Headline
CVE-2015-7529: CVE-2015-7529 - predictable tmp files usage · Issue #696 · sosreport/sos
sosreport in SoS 3.x allows local users to obtain sensitive information from sosreport files or gain privileges via a symlink attack on an archive file in a temporary directory, as demonstrated by sosreport-$hostname-$date.tar in /tmp/sosreport-$hostname-$date.
Mateusz Guzik reports that sos-3.x is vulnerable to symbolic link attacks since it uses predictable temporary file names in the configured --tmp-dir location. If this location is shared with other users (the default on most distributions) then it is possible for a malicious user to obtain content from the archive and in some circumstances to execute arbitrary commands with administrative privileges.
Instead of using the default system temporary directory (/tmp, /var/tmp) use a private directory that excludes non-administrative users from searching or reading the directory contents, e.g.:
# mkdir /var/tmp/sos
# chmod 700 /var/tmp/sos
# sosreport --tmp-dir /var/tmp/sos
Note that the chmod is not strictly necessary assuming the root user’s umask is set appropriately.
Recent kernels support the protected_symlinks feature that can be used to mitigate this class of attack and this is enable by default by most distributions that support the feature:
/proc/sys/fs/protected_symlinks (since Linux 3.6)
When the value in this file is 0, no restrictions are placed on following
symbolic links (i.e., this is the historical behavior before Linux 3.6).

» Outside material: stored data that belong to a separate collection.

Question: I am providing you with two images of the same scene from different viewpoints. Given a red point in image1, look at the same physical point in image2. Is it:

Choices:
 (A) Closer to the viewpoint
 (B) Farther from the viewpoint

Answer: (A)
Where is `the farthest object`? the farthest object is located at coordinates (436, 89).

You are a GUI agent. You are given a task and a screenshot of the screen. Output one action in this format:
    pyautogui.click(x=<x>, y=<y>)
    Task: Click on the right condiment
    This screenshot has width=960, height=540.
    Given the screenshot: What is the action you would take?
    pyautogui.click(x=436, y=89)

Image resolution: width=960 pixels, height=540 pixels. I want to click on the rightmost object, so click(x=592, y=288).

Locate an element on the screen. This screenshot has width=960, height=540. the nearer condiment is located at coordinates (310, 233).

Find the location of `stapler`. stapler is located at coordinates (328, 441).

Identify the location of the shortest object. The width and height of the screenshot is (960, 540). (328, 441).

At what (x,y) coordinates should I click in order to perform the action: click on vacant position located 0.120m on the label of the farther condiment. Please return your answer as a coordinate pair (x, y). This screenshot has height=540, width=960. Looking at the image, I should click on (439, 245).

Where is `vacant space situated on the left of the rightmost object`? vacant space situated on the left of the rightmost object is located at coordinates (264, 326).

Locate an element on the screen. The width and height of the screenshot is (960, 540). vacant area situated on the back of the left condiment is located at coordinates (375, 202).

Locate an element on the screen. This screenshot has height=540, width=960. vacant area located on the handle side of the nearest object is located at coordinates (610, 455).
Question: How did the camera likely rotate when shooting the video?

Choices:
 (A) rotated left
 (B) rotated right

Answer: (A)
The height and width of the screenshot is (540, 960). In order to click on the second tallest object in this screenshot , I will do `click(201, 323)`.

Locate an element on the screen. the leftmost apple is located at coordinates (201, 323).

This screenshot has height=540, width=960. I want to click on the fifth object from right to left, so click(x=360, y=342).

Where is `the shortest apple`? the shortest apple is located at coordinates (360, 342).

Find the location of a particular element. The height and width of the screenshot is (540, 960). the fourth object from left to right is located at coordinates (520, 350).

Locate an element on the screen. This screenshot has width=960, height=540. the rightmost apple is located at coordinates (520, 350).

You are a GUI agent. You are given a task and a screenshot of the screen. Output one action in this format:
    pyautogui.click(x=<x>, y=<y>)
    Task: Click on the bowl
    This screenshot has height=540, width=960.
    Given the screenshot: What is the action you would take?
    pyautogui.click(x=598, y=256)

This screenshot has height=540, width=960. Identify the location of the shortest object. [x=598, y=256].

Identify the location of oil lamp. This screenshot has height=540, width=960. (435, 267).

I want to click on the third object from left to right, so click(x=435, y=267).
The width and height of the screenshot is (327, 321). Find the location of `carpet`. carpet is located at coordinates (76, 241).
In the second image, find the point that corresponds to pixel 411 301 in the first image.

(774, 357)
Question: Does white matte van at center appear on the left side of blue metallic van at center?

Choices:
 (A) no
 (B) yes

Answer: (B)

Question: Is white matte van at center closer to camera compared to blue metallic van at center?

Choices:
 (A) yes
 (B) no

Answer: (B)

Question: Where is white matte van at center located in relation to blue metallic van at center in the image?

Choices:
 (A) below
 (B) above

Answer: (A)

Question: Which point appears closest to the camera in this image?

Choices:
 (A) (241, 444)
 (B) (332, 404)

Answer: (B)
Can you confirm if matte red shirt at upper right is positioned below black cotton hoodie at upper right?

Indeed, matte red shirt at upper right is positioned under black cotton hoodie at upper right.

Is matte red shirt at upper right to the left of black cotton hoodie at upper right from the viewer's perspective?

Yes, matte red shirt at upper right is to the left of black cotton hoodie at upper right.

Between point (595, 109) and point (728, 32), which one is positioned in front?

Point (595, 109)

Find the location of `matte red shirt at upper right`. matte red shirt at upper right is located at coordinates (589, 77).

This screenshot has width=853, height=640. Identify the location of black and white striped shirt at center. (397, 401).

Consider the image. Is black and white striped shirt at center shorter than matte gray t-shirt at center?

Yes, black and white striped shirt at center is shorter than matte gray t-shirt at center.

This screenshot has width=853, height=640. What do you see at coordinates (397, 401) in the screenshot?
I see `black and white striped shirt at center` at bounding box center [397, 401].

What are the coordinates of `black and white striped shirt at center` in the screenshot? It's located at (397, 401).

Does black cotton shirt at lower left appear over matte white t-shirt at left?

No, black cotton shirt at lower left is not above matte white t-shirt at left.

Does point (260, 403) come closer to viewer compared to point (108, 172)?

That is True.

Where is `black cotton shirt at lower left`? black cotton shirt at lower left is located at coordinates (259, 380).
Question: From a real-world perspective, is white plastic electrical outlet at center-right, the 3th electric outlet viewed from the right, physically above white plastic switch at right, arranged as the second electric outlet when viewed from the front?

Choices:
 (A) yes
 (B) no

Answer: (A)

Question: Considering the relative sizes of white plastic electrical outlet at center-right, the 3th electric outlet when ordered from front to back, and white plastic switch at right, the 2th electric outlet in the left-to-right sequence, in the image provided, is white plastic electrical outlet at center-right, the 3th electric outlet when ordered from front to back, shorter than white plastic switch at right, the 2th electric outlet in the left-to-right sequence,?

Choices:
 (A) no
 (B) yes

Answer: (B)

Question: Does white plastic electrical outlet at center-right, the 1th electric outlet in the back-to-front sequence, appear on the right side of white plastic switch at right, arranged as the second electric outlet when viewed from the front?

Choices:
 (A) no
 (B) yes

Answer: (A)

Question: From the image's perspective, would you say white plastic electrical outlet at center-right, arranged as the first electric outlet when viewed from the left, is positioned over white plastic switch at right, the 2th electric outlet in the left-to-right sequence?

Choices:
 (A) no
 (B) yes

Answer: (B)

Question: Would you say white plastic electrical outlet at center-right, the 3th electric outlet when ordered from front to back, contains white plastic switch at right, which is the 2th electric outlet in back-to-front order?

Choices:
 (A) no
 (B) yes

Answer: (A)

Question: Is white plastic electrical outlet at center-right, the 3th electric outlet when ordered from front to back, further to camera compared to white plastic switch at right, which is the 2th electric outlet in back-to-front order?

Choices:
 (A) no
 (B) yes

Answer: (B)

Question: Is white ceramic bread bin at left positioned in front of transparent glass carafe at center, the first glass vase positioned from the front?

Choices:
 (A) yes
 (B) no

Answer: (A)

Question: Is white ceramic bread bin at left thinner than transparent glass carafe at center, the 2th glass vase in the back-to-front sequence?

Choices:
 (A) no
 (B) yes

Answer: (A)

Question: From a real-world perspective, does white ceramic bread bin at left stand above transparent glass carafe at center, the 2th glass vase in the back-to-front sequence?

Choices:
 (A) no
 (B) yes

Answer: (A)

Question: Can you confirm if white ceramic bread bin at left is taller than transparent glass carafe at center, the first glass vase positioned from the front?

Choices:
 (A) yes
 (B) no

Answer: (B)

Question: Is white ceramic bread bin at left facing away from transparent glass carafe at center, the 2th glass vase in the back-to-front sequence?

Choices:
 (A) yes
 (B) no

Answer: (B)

When the value in this file is 1, symbolic links are followed only in
the following circumstances:
* the filesystem UID of the process following the link matches the
owner (UID) of the symbolic link (as described in credentials(7),
a process's filesystem UID is normally the same as its effective UID);
* the link is not in a sticky world-writable directory; or
* the symbolic link and its parent directory have the same owner (UID)
A system call that fails to follow a symbolic link because of the above
restrictions returns the error EACCES in errno.
The default value in this file is 0. Setting the value to 1 avoids a
longstanding class of security issues based on time-of-check, time-of-use
races when accessing symbolic links.
Note that relying on the protect_symlinks feature does not entirely eliminate risk: an attacker could create a regular file that they own (in place of the output file sos expects to create) and use this to obtain archive content that would not normally be exposed to their user and group ID.
Users of sosreport are recommended to use an alternate --tmp-dir setting whenever possible.
A fix for this problem is currently in master and will be included in the next sos release. This may be backported to earlier releases carried by distributions. Concerned users should contact their distribution’s normal support channels for information regarding updated packages to fix this flaw.